• Action item:
According to the court opinion excerpt, who employed and paid the person who furnished the liquor to Register?

• Document section:
1. If the transaction with Register amounted to a sale, Deal, the accused, was equally guilty with the man who actually furnished the liquor. All who participate, either as principals or accessories, in a sale of whisky are equally guilty, because in misdemeanors there are no accessories. All who participate in the sale, either directly or indirectly, are guilty as principals. It is true that the person who furnished the liquor to Register was not an employé of the accused but was employed and paid by the club. The accused was, however, a party to the transaction. He helped to put in operation the system of distribution which had been adopted by the club. He purchased the liquor and exercised a general supervision over the affairs of the buffet. He knew that transactions similar to the one with Register were taking place every day, and it was partly through his efforts that the system was kept in operation. The fact that he did not directly participate in furnishing the liquor to Register and was absent from the clubhouse at the time, and did not know that the transaction had taken place until it was completed, will not excuse him. He helped to make it possible. He supplied the liquors with knowledge that they were to be dispensed in exchange with coupon books to members and their guests; he intended the liquors to be so dispensed; and he actively aided and abetted the scheme. He was clearly an accessory and, as such, guilty as principal. Mohrman v. State, 105 Ga. 709, 32 S.E. 143, 43 L.R.A. 398, 70 Am.St.Rep. 74. As was stated by this court in the case of Loeb v. State, 6 Ga.App. 23, 64 S.E. 338; "All who procure, counsel, command, aid, or abet the commission of a misdemeanor are regarded by the law as principal offenders, and may be indicted as such. The indictment may be joint against all those connected with the criminal enterprise, or it may be several against any one of them."

Records from a data collection
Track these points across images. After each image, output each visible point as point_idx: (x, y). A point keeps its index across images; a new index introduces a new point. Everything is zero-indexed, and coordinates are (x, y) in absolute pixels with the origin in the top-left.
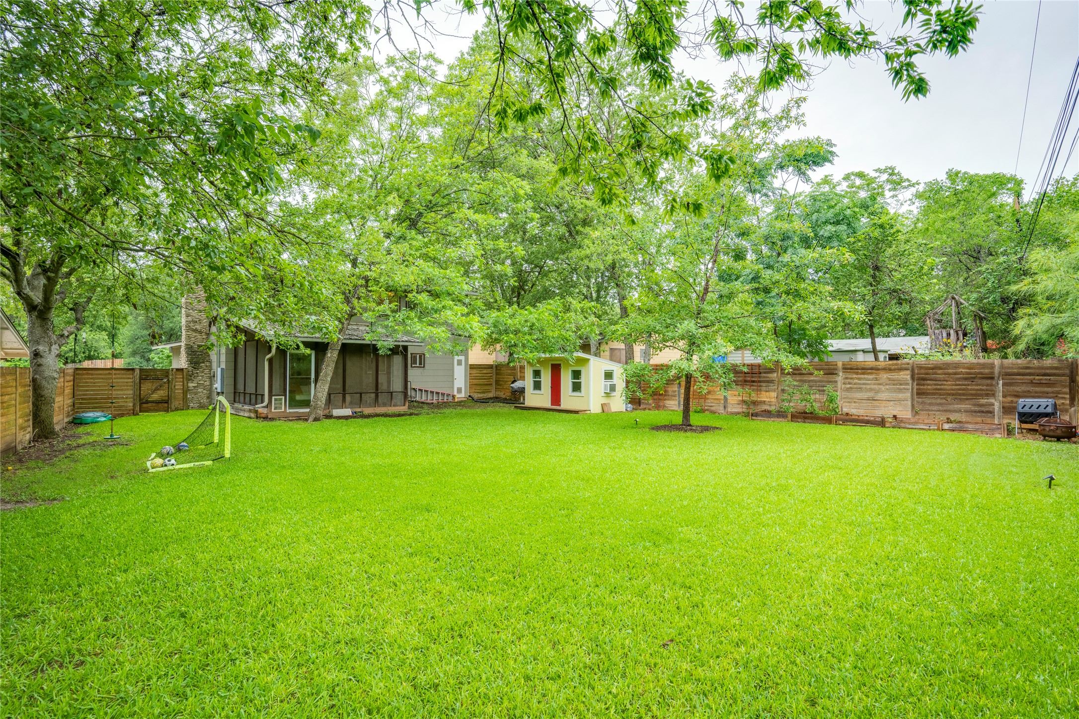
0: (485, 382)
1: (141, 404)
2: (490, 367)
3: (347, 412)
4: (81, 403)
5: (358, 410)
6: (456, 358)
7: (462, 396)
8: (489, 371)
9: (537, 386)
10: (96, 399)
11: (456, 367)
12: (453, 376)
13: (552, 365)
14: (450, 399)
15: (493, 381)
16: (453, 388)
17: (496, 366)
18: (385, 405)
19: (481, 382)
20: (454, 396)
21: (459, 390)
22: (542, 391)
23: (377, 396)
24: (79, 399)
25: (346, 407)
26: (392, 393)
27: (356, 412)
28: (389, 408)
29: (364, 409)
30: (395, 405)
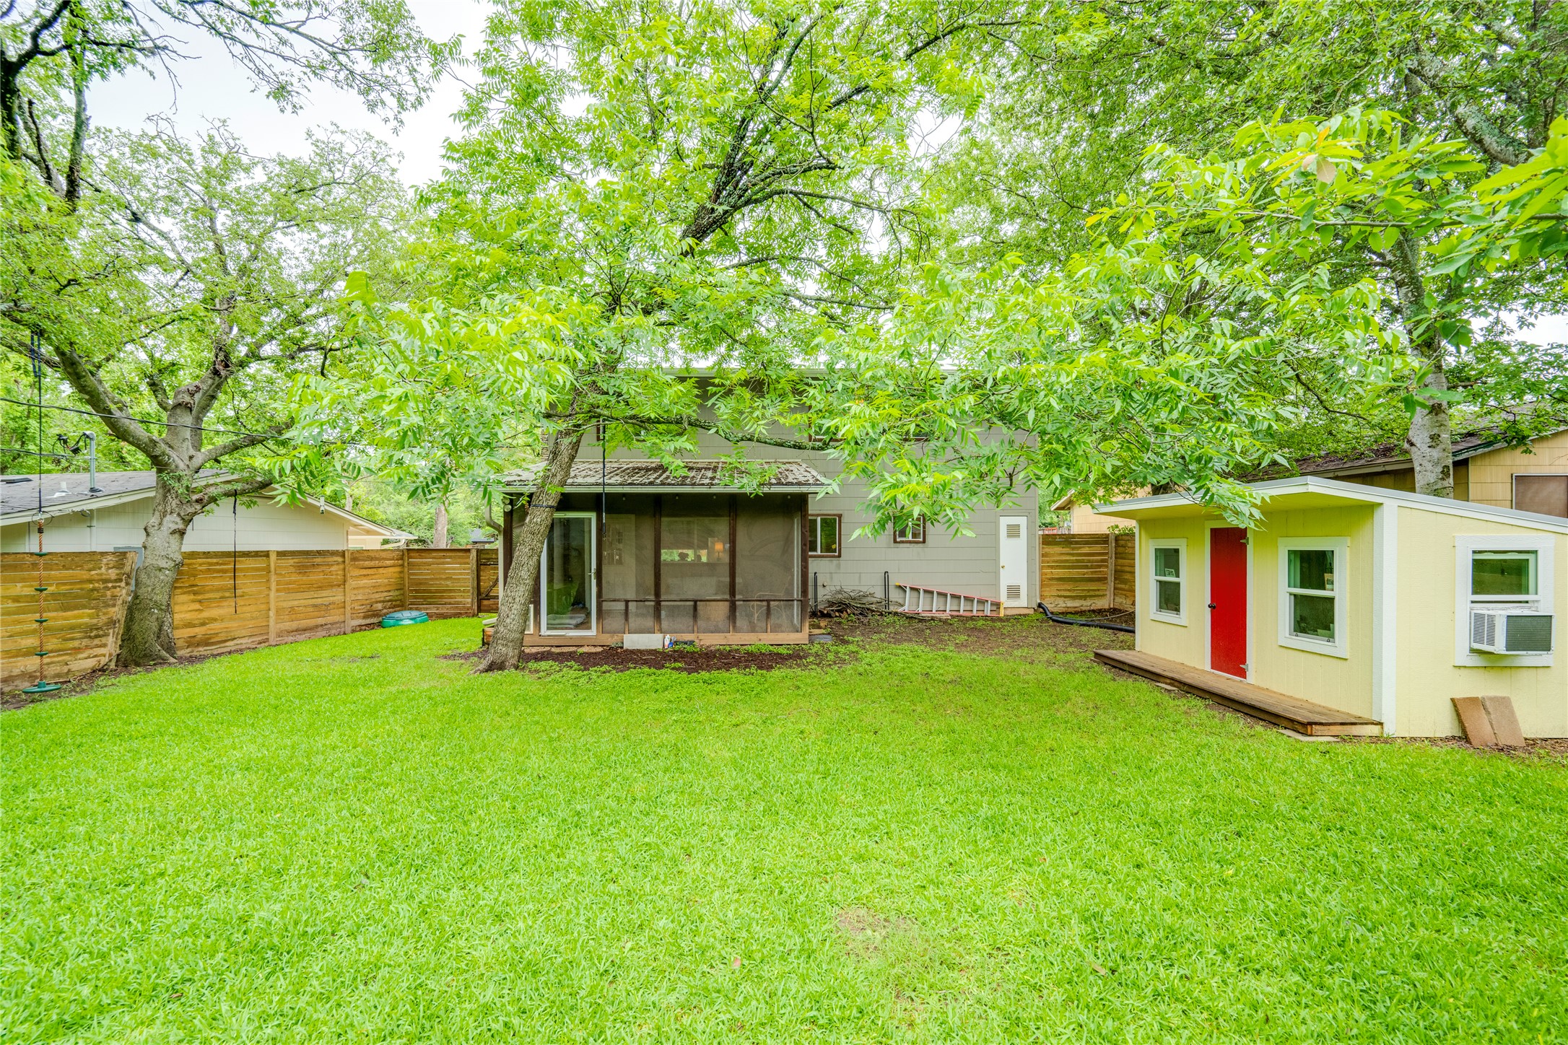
0: (1087, 573)
1: (478, 601)
2: (1102, 539)
3: (654, 639)
4: (412, 598)
5: (688, 637)
6: (1004, 522)
7: (1022, 603)
8: (1097, 548)
9: (1169, 598)
10: (431, 591)
11: (1006, 545)
12: (996, 559)
13: (1215, 532)
14: (988, 610)
15: (1109, 571)
16: (996, 585)
17: (1117, 538)
18: (753, 629)
19: (1075, 573)
20: (997, 605)
21: (1014, 592)
22: (1185, 616)
23: (733, 608)
24: (411, 591)
25: (661, 631)
26: (769, 601)
27: (676, 643)
28: (763, 635)
29: (701, 636)
30: (776, 629)
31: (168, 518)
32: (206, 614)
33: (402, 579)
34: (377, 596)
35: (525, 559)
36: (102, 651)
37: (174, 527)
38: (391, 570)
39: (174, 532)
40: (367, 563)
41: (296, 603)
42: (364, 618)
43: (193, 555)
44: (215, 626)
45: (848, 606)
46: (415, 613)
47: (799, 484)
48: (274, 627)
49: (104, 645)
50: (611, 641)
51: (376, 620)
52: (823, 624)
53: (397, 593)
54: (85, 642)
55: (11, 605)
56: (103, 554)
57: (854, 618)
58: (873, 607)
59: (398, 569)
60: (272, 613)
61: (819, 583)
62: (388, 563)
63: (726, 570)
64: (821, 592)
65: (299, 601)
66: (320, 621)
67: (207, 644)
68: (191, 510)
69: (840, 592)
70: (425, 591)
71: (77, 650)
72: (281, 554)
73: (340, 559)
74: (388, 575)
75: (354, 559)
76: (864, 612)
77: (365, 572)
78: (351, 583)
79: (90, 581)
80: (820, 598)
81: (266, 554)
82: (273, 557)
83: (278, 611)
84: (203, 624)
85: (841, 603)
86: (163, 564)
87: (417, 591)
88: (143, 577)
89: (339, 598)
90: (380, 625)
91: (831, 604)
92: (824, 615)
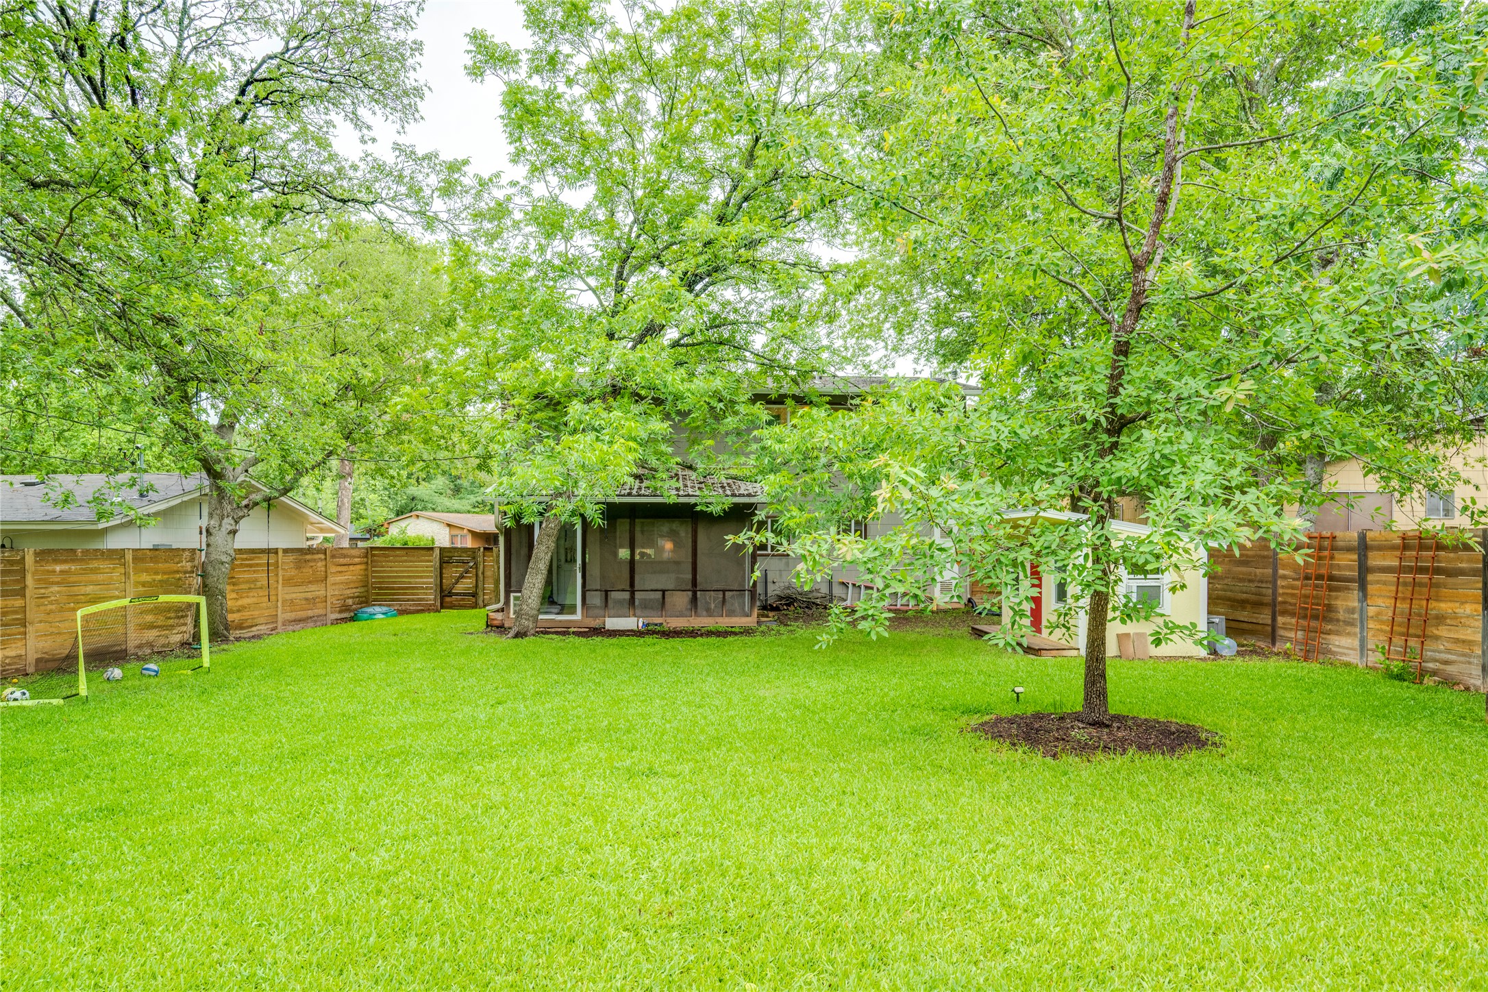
1: (442, 598)
3: (630, 623)
4: (378, 594)
5: (658, 620)
10: (393, 589)
14: (922, 604)
18: (710, 613)
20: (931, 600)
21: (946, 588)
23: (695, 596)
24: (375, 588)
25: (635, 615)
26: (724, 591)
27: (648, 625)
28: (720, 620)
29: (669, 620)
30: (731, 614)
31: (226, 520)
32: (240, 603)
33: (367, 576)
34: (348, 592)
35: (542, 555)
36: (184, 628)
37: (230, 528)
38: (359, 567)
39: (230, 533)
40: (342, 561)
41: (294, 596)
42: (340, 612)
43: (240, 551)
44: (246, 614)
45: (795, 600)
46: (385, 609)
47: (749, 495)
48: (281, 617)
49: (185, 624)
50: (595, 623)
51: (350, 614)
52: (771, 614)
53: (362, 590)
54: (176, 621)
55: (141, 589)
56: (184, 550)
57: (800, 611)
58: (818, 601)
59: (363, 567)
60: (280, 604)
61: (770, 579)
62: (357, 560)
63: (688, 567)
64: (771, 587)
65: (297, 594)
66: (310, 613)
67: (242, 628)
68: (241, 514)
69: (788, 588)
70: (387, 588)
71: (172, 627)
72: (286, 551)
73: (322, 556)
74: (354, 573)
75: (333, 556)
76: (810, 605)
77: (340, 569)
78: (331, 579)
79: (178, 572)
80: (770, 593)
81: (276, 551)
82: (280, 553)
83: (284, 601)
84: (239, 611)
85: (788, 597)
86: (224, 558)
87: (380, 588)
88: (210, 569)
89: (322, 593)
90: (352, 619)
91: (780, 598)
92: (773, 609)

• Exercise output:
The club employed and paid that person.